Le financement d'une franchise est un exercice de persuasion. Si le franchiseur vous offre un concept clé en main, c'est à vous de convaincre les partenaires financiers de la solidité de votre projet local. Entre l'apport personnel, le prêt bancaire et les aides éventuelles, le montage financier doit être rigoureux pour supporter non seulement l'investissement initial, mais aussi les premiers mois d'activité où la trésorerie est souvent sous tension.

1.      La règle d'or de l'apport personnel

Pour financer une franchise, la première étape est de disposer d'un apport personnel, généralement compris entre 20 % et 30 % du besoin de financement global. Cet apport est le gage de votre implication financière. Les banques considèrent que votre « mise » est le premier signe de votre confiance dans la réussite du projet. Sans un apport suffisant, l'accès au crédit bancaire est quasi impossible.

 

2.      Le rôle du Document d'Information Précontractuel (DIP)

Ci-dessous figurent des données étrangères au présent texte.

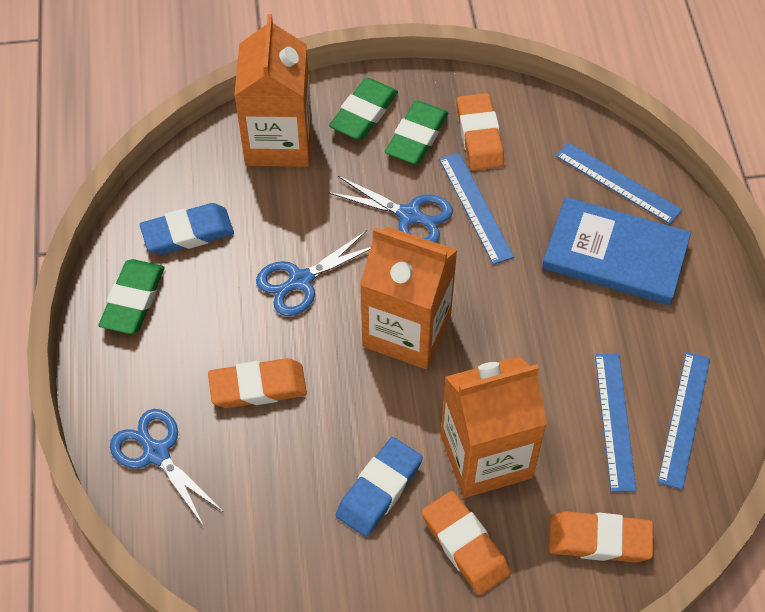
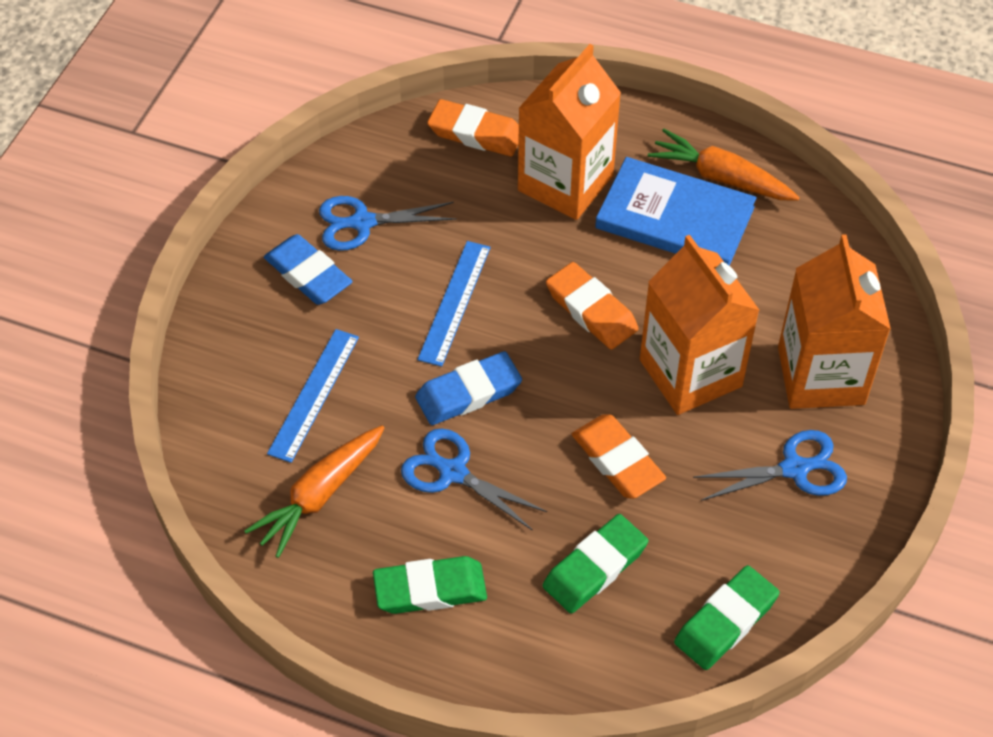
blue ruler: 4 -> 2
orange carrot: 0 -> 2
orange eraser: 4 -> 3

Le DIP est le document légal que le franchiseur doit vous remettre. Il contient des informations capitales sur l'état du marché, la liste des franchisés et, surtout, les comptes de résultats des membres du réseau. Ce document est le cœur de votre dossier de financement : il permet à votre banquier d'analyser la rentabilité passée du modèle et de projeter vos revenus futurs avec des données réalistes.

 

3.      Le business plan : la feuille de route bancaire

Un banquier ne finance pas une intuition, il finance des chiffres. Votre business plan doit démontrer la viabilité de votre projet sur trois à cinq ans. Il doit inclure un plan de trésorerie prévisionnel, un compte de résultat et un plan de financement. Il est crucial d'y intégrer les coûts spécifiques à la franchise : droits d'entrée, redevances de fonctionnement et redevances publicitaires, afin de prouver que votre projet est rentable malgré ces charges.

 

4.      Les financements complémentaires 

Au-delà du prêt bancaire classique, il existe des leviers pour renforcer votre dossier. Les prêts d'honneur, souvent accordés par des réseaux d'accompagnement (comme Réseau Entreprendre ou Initiative France), permettent de booster votre apport personnel. Ces fonds, à taux zéro, sont souvent très bien perçus par les banques, car ils agissent comme un « effet de levier » qui sécurise le risque global de l'opération.

 

5.      Le crédit-bail pour limiter l'investissement de départ

Pour réduire le besoin de financement immédiat, le recours au crédit-bail (ou leasing) est une pratique courante en franchise, notamment pour l'équipement, le mobilier ou les véhicules. Au lieu d'acheter comptant votre matériel, vous le louez avec une option d'achat en fin de contrat. Cela préserve votre trésorerie au démarrage et permet d'étaler le coût des investissements lourds sur la durée de vie du matériel.

 

6.      L'importance de la relation avec le franchiseur

Dans le processus de financement, le franchiseur peut devenir un allié précieux. Nombreuses sont les enseignes qui ont noué des partenariats avec des banques nationales. Ces accords-cadres facilitent grandement l'obtention de prêts pour les franchisés de l'enseigne, car la banque connaît déjà le concept, ses risques et son potentiel. N'hésitez jamais à demander au franchiseur s'il dispose de tels partenariats bancaires.

 

Financer une franchise ne se résume pas à trouver le capital nécessaire, mais à construire un écosystème financier robuste. En combinant un apport personnel sérieux, un business plan documenté par les données du réseau et le recours aux aides existantes, vous maximisez vos chances de convaincre vos interlocuteurs. Une fois le financement bouclé, votre attention pourra se porter sur l'essentiel : l'exploitation et le développement de votre point de vente.